Coiteux promet un projet de loi sur la gouvernance des petites municipalités «avant les premières neiges»

POLITIQUE. Vantant le travail qui a été «fait ensemble» entre les municipalités et le gouvernement Couillard, le ministre des Affaires municipales Martin Coiteux a promis le dépôt d’un projet de loi donnant plus de pouvoir aux petites agglomérations «avant les premières neiges».

«Déjà, on est en train d’étudier, article par article, un projet de loi qui va faire en sorte que le secteur municipal va avoir son propre système de négociation des conventions collectives, qui reconnaît des principes qu’on aurait toujours dû reconnaître : les droits fondamentaux [des syndicats] d’un côté et le gouvernement de proximité que sont les municipalités de l’autre», a-t-il déclaré devant les membres de la Fédération québécoise des municipalités (FQM) à la clôture du congrès, samedi.

Pour le ministre Coiteux, qui porte également le chapeau de ministre de la Sécurité publique, le projet de loi 110 est le «plus grand exercice de modernisation des relations entre le gouvernement et les municipalités qui n’a jamais été fait», a-t-il dit devant le parterre.

Pour le président de la FQM, Richard Lehoux, l’annonce du ministre est vue de façon très positive. «Le ministre nous a dit qu’il ne nous avait pas seulement entendus, mais bien écoutés. On verra quand le projet de loi sera déposé, mais le message semble bien avoir été entendu», s’est-il réjoui.

Certaines questions demeurent toutefois en suspens à la clôture de ce congrès, comme l’adoption du projet de loi 106 sur un moratoire de cinq ans sur la fracture hydraulique dans le développement des hydrocarbures. «Le moratoire, on ne le veut pas juste pour un secteur au Québec, mais pour l’ensemble du territoire», a-t-il soutenu.

De plus, M. Lehoux demande à ce que le projet puisse s’appliquer à tous les ministères avec qui les municipalités doivent faire affaire. «Si la Loi sur la gouvernance de proximité est dictée par le ministère des Affaires municipales et qu’il n’y a aucun ministère qui n’en tient compte, ça n’en vaut pas la peine», a-t-il résumé.

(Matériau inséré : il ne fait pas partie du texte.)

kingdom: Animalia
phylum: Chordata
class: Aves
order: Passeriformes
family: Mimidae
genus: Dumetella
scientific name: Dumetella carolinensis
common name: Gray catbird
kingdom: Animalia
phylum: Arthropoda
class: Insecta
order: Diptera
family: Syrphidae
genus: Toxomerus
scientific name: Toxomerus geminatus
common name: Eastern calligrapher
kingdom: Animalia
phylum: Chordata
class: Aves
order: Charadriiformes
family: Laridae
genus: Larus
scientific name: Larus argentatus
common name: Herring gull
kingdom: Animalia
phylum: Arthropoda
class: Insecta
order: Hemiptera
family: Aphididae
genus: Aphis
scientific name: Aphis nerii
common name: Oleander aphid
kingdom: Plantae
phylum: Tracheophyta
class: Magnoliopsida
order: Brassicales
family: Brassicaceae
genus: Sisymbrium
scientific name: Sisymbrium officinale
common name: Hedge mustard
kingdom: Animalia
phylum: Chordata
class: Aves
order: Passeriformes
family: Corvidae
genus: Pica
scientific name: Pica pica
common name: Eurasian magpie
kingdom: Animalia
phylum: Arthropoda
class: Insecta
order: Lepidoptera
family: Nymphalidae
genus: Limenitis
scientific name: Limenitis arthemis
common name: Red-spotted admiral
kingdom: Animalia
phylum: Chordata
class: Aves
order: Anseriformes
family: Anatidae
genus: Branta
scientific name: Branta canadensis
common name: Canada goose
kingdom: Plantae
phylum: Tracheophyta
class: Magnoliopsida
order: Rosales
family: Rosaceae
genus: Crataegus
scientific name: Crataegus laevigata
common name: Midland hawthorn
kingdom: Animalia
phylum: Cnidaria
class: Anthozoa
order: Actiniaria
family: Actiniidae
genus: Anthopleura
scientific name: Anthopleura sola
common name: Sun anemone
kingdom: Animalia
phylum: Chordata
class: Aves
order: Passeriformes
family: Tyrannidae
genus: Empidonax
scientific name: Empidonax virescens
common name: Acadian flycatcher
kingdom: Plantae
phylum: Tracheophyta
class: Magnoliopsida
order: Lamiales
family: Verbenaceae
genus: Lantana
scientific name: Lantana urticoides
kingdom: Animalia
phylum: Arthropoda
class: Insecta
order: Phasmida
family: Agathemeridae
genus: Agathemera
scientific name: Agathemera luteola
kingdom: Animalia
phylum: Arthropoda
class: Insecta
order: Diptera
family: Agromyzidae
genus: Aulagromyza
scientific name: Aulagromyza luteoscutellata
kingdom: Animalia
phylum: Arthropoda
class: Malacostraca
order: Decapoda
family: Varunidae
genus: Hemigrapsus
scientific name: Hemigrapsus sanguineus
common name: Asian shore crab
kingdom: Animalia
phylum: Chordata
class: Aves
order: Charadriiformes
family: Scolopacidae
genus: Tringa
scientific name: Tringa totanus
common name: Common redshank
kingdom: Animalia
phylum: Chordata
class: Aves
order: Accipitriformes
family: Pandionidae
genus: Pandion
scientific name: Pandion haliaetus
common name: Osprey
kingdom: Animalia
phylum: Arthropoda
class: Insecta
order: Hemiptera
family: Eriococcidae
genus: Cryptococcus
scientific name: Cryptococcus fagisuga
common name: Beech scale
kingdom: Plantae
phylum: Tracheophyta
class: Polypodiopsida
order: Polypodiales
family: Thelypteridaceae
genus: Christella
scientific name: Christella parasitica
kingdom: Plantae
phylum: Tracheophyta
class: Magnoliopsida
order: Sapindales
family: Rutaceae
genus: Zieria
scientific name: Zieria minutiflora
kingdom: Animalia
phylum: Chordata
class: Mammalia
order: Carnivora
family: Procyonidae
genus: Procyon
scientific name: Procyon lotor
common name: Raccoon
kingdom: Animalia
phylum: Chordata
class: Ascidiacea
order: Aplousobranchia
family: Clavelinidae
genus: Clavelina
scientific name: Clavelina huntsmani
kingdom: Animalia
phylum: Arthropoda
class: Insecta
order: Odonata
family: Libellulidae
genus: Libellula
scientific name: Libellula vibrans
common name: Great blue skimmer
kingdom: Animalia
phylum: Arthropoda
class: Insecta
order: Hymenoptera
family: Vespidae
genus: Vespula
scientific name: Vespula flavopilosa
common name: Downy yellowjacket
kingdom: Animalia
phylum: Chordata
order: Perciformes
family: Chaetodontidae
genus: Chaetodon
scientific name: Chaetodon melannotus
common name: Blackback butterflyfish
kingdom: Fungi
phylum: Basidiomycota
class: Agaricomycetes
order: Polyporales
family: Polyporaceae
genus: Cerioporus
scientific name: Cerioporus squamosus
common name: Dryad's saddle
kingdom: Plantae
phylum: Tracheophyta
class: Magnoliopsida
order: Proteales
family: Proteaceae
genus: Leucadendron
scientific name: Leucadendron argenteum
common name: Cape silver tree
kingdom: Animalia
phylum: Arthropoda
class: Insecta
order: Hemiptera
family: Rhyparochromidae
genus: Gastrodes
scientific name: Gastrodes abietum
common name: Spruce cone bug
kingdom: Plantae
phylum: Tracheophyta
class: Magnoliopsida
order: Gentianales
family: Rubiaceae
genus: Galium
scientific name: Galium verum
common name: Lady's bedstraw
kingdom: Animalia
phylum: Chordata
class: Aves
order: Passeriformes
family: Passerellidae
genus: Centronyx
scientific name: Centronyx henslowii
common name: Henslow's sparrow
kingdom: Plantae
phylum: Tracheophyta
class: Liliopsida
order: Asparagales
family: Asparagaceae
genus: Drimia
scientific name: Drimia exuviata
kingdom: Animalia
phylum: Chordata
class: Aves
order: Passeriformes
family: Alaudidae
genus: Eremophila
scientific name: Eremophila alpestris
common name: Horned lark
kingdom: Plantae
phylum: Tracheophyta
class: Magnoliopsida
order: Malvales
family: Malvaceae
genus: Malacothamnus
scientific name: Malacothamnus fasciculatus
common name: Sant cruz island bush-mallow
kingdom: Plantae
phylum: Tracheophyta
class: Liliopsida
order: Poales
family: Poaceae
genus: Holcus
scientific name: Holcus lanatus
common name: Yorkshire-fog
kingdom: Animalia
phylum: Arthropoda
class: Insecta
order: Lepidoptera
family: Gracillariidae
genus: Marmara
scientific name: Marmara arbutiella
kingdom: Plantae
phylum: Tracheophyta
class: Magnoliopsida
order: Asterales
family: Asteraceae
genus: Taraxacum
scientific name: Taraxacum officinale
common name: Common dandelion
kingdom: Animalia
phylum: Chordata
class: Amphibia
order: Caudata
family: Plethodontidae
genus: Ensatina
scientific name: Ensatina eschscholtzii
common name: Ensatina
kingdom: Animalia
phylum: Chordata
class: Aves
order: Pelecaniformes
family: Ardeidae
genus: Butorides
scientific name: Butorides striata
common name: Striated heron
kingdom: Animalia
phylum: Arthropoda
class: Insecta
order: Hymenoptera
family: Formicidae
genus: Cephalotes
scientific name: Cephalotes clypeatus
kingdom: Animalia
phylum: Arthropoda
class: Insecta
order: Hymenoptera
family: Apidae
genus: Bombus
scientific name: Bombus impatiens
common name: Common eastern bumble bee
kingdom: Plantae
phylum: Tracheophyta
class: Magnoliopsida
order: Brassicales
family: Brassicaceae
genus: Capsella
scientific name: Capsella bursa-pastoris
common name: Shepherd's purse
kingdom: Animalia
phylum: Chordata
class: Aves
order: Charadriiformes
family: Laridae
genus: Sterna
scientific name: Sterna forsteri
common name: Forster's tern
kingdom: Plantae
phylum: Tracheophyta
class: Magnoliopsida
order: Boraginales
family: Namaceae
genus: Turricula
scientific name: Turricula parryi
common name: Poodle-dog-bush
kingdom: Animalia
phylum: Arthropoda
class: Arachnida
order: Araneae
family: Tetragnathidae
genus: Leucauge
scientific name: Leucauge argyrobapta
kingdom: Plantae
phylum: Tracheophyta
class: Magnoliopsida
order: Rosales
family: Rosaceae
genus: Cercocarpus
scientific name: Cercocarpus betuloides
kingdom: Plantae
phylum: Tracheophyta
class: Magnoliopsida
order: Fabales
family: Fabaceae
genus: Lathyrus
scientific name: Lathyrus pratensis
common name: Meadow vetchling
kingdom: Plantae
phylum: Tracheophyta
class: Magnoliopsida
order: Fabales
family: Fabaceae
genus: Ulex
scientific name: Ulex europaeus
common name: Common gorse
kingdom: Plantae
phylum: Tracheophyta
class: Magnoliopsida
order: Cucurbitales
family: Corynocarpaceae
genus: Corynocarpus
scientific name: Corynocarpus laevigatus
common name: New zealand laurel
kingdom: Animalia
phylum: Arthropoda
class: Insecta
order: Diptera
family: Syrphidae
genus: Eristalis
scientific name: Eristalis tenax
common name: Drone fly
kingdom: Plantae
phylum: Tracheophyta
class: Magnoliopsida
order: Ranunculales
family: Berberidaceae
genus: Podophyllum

Le président était d’ailleurs heureux que le ministre Coiteux porte également une attention particulière à la sécurité publique dans les municipalités dans son projet de loi. «Quand on paye 53¢ sur un dollar [pour les services de la Sûreté du Québec], c’est normal qu’on ait un certain droit de regard», a-t-il estimé, soulignant avoir besoin de prévisibilité dans la gestion de cette facture.

«Ça va se faire»

Pour le ministre Coiteux, il est clair que le projet de loi ira de l’avant dès cet automne. «Ça fait 30 ans qu’on en parle. Ça va se faire. On a pris des engagements fermes et on a le leadership pour aller de l’avant», a-t-il assuré devant les journalistes à la sortie du congrès.

De plus, le ministre a annoncé la création d’une enveloppe de 500 000$ pour que les municipalités puissent revoir la desserte du service incendie. C’est une idée qui pourrait s’étendre à la sécurité publique en général dans le projet de loi 110. «Cette même discussion [sur les services incendie], on va pouvoir l’avoir sur la desserte policière, sur comment on organise les services policiers et comment on les finance sur le territoire. C’est vers ça qu’on s’en va, le travail en partenariat avec les villes», a-t-il certifié, ajoutant que cette façon de faire pourrait s’appliquer aux infrastructures.